[Named joint coordinates]
============
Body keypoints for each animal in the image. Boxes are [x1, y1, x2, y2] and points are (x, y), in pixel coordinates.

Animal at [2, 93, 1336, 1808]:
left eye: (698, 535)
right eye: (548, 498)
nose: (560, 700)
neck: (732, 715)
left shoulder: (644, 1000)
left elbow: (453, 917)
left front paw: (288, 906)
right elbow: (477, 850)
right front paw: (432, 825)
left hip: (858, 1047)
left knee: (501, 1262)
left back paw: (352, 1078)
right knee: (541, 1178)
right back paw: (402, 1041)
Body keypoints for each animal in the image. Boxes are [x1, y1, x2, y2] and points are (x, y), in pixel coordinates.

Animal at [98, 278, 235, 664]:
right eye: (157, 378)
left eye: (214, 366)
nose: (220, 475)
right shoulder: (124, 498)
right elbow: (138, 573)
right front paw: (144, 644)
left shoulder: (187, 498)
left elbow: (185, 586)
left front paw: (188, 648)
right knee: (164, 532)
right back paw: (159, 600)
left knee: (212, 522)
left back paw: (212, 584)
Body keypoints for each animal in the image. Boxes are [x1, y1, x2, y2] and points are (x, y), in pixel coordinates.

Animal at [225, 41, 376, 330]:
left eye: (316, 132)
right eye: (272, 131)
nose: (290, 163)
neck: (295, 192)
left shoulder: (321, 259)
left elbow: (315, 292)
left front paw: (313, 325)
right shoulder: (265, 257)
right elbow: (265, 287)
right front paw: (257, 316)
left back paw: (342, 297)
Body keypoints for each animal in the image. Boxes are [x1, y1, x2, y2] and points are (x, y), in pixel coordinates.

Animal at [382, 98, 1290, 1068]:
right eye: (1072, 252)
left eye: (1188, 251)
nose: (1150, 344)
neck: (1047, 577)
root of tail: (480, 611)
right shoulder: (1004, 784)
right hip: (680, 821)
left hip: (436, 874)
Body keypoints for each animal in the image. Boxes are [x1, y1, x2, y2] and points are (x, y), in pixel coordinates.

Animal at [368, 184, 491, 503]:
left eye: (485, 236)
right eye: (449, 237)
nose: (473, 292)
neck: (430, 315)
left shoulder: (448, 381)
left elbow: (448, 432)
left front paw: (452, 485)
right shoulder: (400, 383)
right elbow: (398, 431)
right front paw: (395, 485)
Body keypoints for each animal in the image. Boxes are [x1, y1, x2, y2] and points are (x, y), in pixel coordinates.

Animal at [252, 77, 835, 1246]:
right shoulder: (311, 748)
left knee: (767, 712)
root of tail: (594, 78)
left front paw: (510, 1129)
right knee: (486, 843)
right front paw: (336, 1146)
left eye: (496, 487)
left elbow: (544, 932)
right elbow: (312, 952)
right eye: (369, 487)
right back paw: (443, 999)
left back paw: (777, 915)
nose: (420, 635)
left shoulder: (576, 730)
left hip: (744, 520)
============
■ ASSIGNED TASK ■
Show all lines above containing "shoulder".

■ ANSWER TO THE EXERCISE ■
left shoulder: (644, 1000)
right shoulder: (124, 498)
left shoulder: (187, 498)
left shoulder: (321, 259)
right shoulder: (265, 257)
right shoulder: (1004, 784)
left shoulder: (448, 381)
right shoulder: (400, 383)
right shoulder: (311, 748)
left shoulder: (576, 730)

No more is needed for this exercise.